La Federal Reserve non fissa direttamente i tassi ipotecari, ma le sue decisioni di politica monetaria possono influenzare i rendimenti dei Treasury e i costi di finanziamento degli istituti di credito. La Fed mantiene attualmente il tasso di riferimento in un intervallo compreso tra il 3,5% e il 3,75% e dovrebbe riunirsi martedì e mercoledì, secondo la sua dichiarazione di politica monetaria del 17 giugno.

La domanda di mutui migliora nonostante costi di finanziamento più alti

La domanda di mutui è migliorata anche con tassi vicini ai massimi recenti. Le domande totali sono aumentate dell’1,9% nell’ultima indagine MBA. Le richieste per l’acquisto di abitazioni sono cresciute del 6%, mentre la domanda di rifinanziamento è diminuita del 2%.

I mutui a tasso variabile hanno rappresentato il 7,7% dell’attività totale, poiché alcuni mutuatari hanno cercato pagamenti iniziali più bassi. Questi prestiti di norma iniziano con un tasso fisso per un periodo iniziale prima di adeguarsi in base ai parametri di mercato, rendendoli più sensibili ai futuri reset dei tassi rispetto ai tradizionali mutui a tasso fisso.

Le vendite di nuove case unifamiliari sono aumentate dell’1,6% a giugno, raggiungendo un tasso annualizzato di 628,000. Le vendite, tuttavia, sono rimaste del 5,6% inferiori rispetto al livello di un anno prima.
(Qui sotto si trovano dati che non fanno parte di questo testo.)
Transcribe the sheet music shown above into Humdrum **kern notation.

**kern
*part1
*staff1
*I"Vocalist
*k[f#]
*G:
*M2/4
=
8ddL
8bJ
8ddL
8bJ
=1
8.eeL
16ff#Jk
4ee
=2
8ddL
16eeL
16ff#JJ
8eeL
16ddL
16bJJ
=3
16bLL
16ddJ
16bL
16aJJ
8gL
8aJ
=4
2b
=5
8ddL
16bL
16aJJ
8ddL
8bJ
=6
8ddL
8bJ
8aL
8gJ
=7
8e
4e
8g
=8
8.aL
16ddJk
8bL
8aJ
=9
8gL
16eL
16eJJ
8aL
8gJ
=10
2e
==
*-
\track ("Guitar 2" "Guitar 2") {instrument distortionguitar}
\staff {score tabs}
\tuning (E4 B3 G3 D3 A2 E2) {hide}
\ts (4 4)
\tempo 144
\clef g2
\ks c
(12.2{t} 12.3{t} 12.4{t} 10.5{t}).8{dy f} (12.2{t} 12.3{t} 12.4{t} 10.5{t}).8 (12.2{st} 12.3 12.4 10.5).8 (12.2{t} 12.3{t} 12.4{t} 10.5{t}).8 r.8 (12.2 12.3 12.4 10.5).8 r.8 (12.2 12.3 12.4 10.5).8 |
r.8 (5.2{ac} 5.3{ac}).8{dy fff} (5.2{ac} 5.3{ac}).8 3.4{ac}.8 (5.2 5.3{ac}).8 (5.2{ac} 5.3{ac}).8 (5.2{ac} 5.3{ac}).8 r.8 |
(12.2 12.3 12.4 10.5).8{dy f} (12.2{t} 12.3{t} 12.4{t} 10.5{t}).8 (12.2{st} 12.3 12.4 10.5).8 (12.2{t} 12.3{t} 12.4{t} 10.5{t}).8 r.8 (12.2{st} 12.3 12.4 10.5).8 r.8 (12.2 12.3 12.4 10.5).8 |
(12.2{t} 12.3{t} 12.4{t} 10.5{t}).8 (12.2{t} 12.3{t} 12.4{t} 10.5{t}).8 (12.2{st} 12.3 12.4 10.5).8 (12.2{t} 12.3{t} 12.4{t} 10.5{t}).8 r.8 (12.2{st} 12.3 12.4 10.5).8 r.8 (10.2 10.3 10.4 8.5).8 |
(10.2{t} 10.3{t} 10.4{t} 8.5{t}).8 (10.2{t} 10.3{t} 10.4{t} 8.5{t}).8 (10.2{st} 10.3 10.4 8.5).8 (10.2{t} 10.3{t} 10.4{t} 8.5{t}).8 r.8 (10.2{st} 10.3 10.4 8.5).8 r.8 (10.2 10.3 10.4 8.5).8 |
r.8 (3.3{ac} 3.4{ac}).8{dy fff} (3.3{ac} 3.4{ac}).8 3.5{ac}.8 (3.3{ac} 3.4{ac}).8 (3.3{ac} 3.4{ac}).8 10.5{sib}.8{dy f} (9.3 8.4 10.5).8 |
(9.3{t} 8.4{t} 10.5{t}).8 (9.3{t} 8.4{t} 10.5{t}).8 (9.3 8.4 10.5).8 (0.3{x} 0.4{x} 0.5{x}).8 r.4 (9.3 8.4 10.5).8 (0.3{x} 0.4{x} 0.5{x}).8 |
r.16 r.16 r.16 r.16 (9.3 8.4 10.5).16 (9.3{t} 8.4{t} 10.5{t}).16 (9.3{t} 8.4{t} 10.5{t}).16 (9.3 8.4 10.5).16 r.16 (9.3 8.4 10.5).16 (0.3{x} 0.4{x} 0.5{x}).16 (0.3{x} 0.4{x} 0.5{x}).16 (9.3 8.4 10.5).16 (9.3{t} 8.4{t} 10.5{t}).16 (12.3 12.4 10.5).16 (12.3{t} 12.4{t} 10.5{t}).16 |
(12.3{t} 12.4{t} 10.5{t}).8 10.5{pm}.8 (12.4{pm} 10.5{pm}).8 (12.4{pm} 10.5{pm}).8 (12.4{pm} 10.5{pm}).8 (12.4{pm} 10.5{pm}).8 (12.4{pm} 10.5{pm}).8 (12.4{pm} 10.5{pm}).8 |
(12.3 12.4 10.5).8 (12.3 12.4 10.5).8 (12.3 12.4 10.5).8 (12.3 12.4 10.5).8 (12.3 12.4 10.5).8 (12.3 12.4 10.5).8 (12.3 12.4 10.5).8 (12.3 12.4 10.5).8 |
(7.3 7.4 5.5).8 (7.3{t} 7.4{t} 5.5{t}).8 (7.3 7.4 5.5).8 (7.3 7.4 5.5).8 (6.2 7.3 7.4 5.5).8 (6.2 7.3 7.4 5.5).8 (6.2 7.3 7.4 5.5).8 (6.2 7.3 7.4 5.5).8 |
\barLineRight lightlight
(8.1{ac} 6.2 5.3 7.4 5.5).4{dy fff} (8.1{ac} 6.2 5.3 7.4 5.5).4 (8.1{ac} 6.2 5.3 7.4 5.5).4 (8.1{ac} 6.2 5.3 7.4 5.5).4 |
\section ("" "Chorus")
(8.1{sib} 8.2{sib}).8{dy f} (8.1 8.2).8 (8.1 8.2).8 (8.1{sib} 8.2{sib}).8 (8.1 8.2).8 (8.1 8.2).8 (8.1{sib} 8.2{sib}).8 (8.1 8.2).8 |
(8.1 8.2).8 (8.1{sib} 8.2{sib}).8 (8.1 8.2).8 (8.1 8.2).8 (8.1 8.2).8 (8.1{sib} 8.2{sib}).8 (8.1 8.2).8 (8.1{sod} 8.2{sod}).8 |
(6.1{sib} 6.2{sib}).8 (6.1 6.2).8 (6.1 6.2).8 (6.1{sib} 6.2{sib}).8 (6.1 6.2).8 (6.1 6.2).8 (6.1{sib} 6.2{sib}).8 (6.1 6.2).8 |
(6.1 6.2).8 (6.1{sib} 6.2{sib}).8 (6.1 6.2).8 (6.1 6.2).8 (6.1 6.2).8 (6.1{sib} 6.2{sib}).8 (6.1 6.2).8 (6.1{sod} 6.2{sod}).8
Il prezzo mediano di una nuova abitazione è sceso a $398,300, mentre l’offerta si attestava a 9,3 mesi al ritmo di vendita attuale.

I tassi ipotecari potrebbero restare volatili questa settimana mentre gli investitori reagiscono alla decisione della Fed, alle preoccupazioni sull’inflazione e ai movimenti del rendimento del Treasury a 10 anni. Un calo duraturo dei rendimenti obbligazionari potrebbe dare agli istituti di credito margine per ridurre i costi di finanziamento. Un ulteriore aumento dei rendimenti manterrebbe probabilmente il tasso fisso a 30 anni vicino all’intervallo attuale.